What’s interesting here is that no one knows who is on their team, not even the ASSes. This adds tension as you have to work to identify your team and organize before the game ends and the ship reaches Earth.
The final aspect of your starting position is the parasite card. One player at the table will receive a card saying they are infected, while the others are clean as a whistle. The problem here is that you are not allowed to look at your status. Yeah, you could have a little bugger with a mouthful of teeth swimming around your GI tract and all you can do is squirm.
The goal here is for the good guys to determine who is infected and space them before reaching Earth. This is accomplished by unanimous vote at end game. Meanwhile, those corporate desk jockeys are manipulating the group and trying to misdirect, as they succeed if the host isn’t ejected. This layered approach of determining loyalty and target is vaguely reminiscent of the underrated social deduction gem Bloodbound. These types of games where you’re working to assemble a puzzle before you can commit to targeted strategy can be quite engaging.
The ongoing tempo of Burke’s Gambit is a different animal altogether due to the reliance on chance. Each turn you pick up a large bag and remove a single die from its contents. You then roll the die and either stick with the result or perform a re-roll. These dice vary in the contents of their face and include options such as scanning a neighbor’s infection status, viewing ID cards, attacking/healing opponents, and even scattering infection cards and re-dealing them. The pace is set by engine results, which are locked when rolled and placed in the middle of the table. Depending on the player count, several of these rolls will accumulate and trigger the end game where a final vote occurs.
You have possible player elimination, wild swings in information density, and constant arguing. Now we’re cooking.
This portioning out of actions and information from random chance is (mostly) delightful. It gives a constant sense of grappling with control of the game state as you rarely accomplish exactly what you want. It also can lead to lopsided games that end early or that result in the group acquiring information too fast, leaving the bad guys disengaged. That random result set and ensuing unpredictable game state is really the most enjoyable and aggravating aspect of Burke’s Gambit.

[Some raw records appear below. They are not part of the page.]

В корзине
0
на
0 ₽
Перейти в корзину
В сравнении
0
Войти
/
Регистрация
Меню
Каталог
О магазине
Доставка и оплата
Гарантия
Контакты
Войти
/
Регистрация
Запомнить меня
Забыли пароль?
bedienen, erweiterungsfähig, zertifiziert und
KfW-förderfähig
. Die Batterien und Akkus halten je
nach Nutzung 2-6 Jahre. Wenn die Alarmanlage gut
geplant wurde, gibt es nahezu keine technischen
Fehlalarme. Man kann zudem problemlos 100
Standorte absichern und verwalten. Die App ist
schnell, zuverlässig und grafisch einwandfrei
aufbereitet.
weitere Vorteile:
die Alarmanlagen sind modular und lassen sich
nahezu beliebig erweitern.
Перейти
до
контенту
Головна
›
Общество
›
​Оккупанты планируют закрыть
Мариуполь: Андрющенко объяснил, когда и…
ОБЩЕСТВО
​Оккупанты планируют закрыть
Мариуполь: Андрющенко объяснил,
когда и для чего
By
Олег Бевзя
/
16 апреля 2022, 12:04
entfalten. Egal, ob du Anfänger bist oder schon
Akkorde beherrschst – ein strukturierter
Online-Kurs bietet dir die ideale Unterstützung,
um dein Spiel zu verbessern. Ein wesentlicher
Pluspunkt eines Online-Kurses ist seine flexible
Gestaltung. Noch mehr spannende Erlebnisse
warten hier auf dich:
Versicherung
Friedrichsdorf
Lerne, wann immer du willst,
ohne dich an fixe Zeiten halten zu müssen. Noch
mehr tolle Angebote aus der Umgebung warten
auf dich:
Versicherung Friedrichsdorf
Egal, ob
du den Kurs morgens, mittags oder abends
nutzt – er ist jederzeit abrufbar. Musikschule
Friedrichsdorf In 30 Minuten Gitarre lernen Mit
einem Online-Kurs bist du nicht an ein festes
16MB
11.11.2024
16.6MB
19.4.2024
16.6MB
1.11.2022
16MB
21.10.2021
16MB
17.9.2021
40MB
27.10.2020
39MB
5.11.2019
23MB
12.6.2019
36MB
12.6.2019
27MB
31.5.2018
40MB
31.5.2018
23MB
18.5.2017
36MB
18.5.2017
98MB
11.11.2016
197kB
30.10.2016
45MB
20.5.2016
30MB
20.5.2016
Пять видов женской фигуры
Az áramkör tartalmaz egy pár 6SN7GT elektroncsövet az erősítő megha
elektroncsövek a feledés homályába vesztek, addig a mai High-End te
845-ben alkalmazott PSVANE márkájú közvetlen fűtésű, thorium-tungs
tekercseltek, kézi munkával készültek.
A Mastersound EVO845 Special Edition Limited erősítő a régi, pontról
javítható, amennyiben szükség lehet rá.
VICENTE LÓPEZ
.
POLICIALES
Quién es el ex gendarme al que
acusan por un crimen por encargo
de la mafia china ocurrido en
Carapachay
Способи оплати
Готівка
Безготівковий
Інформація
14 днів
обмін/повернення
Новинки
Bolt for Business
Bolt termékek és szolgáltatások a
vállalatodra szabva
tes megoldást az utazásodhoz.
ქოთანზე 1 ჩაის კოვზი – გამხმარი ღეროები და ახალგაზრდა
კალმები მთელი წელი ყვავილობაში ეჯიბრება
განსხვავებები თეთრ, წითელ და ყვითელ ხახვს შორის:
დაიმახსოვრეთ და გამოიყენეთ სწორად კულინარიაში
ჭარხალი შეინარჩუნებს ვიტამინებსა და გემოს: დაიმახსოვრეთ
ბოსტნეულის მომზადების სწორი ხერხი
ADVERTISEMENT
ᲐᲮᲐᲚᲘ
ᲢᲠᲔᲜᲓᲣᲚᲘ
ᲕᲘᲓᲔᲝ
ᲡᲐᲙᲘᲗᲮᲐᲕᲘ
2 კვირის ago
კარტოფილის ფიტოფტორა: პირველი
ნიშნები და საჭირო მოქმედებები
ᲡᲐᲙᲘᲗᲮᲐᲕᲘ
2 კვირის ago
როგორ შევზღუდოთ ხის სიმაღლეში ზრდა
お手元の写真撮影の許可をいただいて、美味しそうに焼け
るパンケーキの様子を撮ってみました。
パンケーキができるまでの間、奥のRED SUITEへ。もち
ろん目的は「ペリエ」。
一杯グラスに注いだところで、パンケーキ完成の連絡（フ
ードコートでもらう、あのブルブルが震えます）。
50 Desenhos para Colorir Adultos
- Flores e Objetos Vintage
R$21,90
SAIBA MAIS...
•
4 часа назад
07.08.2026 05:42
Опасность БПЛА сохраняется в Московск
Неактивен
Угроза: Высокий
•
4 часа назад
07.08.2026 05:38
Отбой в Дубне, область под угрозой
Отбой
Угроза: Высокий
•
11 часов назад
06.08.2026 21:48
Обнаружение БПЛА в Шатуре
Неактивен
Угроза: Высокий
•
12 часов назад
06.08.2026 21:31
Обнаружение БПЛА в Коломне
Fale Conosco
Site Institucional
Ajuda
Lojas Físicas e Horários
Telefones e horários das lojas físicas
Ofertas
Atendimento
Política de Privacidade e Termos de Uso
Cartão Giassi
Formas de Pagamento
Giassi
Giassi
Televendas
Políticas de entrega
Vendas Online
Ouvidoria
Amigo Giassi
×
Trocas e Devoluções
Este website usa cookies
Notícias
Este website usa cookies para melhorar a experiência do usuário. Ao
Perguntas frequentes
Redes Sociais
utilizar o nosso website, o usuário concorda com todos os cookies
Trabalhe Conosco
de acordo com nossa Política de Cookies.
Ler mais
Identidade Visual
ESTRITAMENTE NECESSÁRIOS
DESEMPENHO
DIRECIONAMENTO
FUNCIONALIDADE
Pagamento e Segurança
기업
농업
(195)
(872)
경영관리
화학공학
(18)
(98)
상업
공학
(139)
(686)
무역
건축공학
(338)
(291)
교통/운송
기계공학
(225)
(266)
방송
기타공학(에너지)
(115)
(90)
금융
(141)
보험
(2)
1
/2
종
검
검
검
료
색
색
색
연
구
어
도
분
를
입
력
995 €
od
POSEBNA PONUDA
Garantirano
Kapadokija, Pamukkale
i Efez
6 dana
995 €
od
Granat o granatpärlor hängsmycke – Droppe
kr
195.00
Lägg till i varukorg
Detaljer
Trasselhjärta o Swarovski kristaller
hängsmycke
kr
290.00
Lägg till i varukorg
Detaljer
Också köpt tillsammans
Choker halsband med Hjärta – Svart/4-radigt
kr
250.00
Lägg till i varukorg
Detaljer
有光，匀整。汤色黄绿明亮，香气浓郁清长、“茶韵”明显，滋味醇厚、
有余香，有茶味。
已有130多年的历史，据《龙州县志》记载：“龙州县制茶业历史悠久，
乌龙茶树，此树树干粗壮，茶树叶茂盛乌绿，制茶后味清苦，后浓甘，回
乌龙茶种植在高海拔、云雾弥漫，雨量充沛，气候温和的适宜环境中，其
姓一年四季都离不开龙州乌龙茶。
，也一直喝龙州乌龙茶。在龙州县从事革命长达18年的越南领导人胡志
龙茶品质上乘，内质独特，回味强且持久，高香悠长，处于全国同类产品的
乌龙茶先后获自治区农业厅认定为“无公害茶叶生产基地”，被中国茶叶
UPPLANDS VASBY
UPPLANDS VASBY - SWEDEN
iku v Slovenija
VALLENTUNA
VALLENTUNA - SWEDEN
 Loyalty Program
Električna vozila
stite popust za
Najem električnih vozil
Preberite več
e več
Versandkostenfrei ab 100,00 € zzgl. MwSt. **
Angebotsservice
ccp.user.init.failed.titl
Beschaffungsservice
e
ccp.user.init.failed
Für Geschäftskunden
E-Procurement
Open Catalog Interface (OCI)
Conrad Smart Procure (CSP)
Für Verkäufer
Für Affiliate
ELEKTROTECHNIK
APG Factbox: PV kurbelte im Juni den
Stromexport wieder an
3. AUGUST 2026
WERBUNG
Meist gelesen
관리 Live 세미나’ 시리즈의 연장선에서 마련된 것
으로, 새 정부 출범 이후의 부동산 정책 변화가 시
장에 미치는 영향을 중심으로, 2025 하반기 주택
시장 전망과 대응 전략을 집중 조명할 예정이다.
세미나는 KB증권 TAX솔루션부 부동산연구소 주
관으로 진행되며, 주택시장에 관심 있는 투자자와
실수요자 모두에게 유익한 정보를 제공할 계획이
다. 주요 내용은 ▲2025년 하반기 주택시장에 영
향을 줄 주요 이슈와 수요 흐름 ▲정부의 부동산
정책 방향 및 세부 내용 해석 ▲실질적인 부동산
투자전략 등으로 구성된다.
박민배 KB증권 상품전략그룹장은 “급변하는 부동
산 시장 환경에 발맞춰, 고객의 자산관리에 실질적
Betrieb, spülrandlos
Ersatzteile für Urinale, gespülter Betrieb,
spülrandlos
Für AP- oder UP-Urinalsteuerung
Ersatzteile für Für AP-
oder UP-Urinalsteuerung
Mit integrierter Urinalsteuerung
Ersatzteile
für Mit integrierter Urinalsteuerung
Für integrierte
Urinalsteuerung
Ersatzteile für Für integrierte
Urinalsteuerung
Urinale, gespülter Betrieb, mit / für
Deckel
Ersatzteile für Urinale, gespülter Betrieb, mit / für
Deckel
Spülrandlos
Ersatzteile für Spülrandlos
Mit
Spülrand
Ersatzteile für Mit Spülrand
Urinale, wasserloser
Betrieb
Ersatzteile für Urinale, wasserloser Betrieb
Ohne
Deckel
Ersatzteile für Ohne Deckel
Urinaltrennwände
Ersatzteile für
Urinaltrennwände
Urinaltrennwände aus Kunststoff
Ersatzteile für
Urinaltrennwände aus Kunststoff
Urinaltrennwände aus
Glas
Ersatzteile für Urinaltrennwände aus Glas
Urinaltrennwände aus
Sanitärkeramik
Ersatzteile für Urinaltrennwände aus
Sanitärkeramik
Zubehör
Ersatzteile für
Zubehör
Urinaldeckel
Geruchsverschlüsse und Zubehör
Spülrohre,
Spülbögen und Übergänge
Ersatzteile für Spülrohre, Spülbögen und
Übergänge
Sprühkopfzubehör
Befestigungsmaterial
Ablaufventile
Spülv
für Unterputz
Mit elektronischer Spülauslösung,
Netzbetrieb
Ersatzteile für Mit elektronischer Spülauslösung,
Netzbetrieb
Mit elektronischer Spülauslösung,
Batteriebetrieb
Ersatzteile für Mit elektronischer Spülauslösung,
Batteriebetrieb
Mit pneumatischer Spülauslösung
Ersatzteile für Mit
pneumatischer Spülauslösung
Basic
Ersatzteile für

Luckily the game is fast, lasting a mere 20 minutes. This helps alleviate the odd outcome of rolling a bunch of engine symbols early. The larger problem is that the balance seems slightly out of whack with less than seven players. It’s difficult for the corporate lackeys to gain control as they’re too outnumbered. With seven or eight players the count evens out and information is much harder to corroborate. This is due mainly to how the scanning of information tends to hit those sitting adjacent to you. In small games you can hone in on results and confirm them rather quickly.
If you can muster larger numbers or forgive an occasionally awkward result, Burke’s Gambit does deliver on its promise. The theme is integrated well for this type of game and the reliance on chance engenders drama. It doesn’t rely on mere social maneuvering as the mechanisms enforce conflict and interaction. As a whole this package works well enough and certainly comes in as a worthy entrant to the scene at a very small price point.